Back home, my young horse from the mare we got when I was pregnant with Nicholas is old enough to be gelded. It needs to be done now when the weather is cool so there are no flies to worry him or cause infection. The wound will drain, and I wish I could keep an eye on him. Friends are arranging the veterinarian, and they will do the best they can.
At 2pm the chemo drug L asperaginese is started. The weather was nice enough that we wheeled Nick in a chair onto the ward deck for a few minutes. The view is of a city as far as the eye can see; my country boy looked about with hungry eyes, happy to be outside but still locked in a cage.
Frankie has discovered the Nintendo at the Ronald McDonald House. I think we may have lost him.
Thursday, Feb. 4
My husband phoned his employer to let them know he won’t be working for a while. Nick got a ton of mail from his new school. He just started there last September and already he is the class president and part of peer counseling. This will be his last year in elementary school. He should be there!
The intravenous line that was in his thigh (femoral vein) was taken out today. He was getting infusions of chemo and transfusions of blood and blood products through it. It was put it in while he was under an anesthetic, but taken out when he was awake. He said it pinched just a little. X-ray results after the removal of the left lung tube are good.
Nick’s Dad and I take turns sleeping on a cot next to his bed. At night I’m sleeping through the nurse visits, but I wake when I hear Nick’s voice. His Dad and brother are at the House tonight. Nick and I shared popcorn (I ate most of it), and watched a movie in his hospital room. We lie in the dark and I can hear his restlessness. He pokes a leg out from under the covers. His skin is warm. He is wearing his SpongeBob SquarePants underwear.

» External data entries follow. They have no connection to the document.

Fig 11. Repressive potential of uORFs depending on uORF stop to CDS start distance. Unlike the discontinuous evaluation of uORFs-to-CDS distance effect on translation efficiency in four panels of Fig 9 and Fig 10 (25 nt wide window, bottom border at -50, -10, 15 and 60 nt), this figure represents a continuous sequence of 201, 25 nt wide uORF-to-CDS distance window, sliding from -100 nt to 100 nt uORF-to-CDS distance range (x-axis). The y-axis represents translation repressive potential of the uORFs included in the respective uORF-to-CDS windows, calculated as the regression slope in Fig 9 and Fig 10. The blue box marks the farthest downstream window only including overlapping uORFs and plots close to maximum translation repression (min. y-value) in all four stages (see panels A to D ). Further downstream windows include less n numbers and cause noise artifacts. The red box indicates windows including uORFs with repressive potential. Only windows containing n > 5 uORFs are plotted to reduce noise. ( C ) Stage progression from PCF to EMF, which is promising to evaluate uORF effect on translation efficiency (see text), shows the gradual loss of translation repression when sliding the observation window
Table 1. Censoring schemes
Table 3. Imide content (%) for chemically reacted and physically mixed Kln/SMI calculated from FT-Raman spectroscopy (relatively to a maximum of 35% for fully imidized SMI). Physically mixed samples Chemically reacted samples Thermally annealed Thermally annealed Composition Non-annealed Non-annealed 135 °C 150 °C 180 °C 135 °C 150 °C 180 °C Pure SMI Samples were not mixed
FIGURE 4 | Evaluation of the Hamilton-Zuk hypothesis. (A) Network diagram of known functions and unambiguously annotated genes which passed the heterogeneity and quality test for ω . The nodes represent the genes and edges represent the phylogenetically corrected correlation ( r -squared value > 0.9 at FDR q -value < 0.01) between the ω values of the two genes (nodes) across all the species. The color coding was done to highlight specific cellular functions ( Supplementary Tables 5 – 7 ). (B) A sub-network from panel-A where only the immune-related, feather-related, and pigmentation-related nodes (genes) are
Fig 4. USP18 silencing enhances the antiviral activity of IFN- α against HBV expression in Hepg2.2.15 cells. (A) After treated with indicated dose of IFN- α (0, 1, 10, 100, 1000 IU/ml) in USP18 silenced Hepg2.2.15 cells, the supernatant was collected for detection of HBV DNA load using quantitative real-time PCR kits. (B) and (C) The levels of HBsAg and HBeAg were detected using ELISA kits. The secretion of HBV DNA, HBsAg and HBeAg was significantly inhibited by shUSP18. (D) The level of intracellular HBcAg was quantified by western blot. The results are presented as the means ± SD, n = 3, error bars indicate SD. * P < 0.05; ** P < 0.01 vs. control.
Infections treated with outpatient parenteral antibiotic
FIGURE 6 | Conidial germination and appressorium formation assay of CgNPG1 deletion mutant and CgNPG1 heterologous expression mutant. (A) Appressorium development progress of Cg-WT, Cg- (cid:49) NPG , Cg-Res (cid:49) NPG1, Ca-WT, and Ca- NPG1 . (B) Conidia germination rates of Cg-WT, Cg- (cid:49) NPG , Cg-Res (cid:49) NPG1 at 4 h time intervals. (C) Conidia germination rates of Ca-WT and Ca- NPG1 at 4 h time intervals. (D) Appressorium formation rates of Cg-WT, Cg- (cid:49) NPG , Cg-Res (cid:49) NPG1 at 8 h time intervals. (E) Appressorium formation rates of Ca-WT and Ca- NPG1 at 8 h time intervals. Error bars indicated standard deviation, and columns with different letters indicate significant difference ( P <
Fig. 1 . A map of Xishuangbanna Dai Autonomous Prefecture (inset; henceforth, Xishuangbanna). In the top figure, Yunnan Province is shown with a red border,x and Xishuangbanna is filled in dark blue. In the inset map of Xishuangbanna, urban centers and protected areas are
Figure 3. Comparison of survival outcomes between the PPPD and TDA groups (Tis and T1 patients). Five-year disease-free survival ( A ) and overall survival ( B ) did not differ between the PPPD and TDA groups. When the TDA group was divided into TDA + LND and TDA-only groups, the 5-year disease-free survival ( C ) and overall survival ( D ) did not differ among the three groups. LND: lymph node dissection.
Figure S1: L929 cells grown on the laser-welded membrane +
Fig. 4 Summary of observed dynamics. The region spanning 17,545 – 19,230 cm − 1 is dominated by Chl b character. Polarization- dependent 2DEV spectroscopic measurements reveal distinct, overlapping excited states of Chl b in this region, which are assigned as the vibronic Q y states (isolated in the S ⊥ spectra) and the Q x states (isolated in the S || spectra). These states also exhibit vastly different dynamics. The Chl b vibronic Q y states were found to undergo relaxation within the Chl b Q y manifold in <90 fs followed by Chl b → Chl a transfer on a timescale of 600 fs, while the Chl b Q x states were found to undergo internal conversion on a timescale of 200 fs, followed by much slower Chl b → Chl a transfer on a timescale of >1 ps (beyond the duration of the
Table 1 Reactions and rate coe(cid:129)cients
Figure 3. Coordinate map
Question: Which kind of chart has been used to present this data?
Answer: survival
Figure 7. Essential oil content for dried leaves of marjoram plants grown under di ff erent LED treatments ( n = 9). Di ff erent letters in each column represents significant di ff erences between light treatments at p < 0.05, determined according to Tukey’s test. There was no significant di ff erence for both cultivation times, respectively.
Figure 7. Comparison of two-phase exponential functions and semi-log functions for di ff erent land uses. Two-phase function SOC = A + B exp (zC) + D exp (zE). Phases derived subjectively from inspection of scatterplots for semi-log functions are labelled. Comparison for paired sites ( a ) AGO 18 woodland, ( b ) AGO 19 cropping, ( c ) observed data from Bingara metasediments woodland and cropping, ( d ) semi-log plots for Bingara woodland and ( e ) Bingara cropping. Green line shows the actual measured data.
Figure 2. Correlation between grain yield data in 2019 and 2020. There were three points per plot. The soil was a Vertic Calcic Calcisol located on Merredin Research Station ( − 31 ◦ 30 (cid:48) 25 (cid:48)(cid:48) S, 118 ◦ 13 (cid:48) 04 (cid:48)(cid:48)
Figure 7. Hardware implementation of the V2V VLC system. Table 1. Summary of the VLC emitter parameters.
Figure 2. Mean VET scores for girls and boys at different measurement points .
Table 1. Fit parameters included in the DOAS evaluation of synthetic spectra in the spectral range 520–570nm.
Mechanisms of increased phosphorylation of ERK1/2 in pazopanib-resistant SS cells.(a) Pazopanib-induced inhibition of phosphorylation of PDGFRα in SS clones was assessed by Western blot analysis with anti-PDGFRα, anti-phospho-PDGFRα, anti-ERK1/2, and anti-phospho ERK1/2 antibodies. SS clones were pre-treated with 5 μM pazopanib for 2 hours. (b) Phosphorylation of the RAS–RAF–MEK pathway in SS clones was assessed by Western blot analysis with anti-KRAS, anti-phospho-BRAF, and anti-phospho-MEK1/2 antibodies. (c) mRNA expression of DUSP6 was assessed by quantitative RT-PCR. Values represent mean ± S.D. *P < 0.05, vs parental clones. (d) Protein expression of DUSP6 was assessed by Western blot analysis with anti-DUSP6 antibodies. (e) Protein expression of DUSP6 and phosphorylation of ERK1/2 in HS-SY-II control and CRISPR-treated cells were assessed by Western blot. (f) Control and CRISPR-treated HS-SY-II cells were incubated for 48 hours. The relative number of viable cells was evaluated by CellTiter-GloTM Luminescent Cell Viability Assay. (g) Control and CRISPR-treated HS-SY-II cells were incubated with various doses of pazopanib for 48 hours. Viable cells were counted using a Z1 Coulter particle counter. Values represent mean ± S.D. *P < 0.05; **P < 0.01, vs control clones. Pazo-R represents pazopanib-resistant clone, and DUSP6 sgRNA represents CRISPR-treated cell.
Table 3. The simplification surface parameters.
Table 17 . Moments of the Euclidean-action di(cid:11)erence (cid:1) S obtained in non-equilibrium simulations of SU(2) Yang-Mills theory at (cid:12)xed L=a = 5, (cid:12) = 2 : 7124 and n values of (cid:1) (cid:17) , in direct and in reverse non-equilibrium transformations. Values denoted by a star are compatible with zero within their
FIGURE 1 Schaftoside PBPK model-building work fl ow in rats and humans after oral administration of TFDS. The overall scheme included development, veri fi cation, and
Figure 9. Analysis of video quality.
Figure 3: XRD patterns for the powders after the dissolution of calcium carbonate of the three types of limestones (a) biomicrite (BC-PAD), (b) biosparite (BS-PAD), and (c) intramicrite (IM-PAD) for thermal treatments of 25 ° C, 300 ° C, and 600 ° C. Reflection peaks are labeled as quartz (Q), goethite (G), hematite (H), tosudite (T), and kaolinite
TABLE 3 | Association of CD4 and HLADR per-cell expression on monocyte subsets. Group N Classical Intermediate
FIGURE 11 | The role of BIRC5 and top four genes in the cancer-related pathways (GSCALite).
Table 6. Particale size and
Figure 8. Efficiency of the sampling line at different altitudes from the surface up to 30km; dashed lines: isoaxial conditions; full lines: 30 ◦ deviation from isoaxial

Gifts and letters have been pouring in. Home is a million miles away; we are on Planet Cancer. I’m behind Plexiglas, inside looking out, mostly removed from what is happening – I think a mechanism that helps me to cope. The cries of children, the smells of sickness and the anxiety of this place I wear like clothing. My stomach jumps, a hundred little feet are kicking my insides. I want to run screaming down the hall and out the door.
He’s whispering in the dark. —Mom, I feel crazy sometimes too, but I can’t let it get to me, or I won’t be able to do this… I’m going home soon.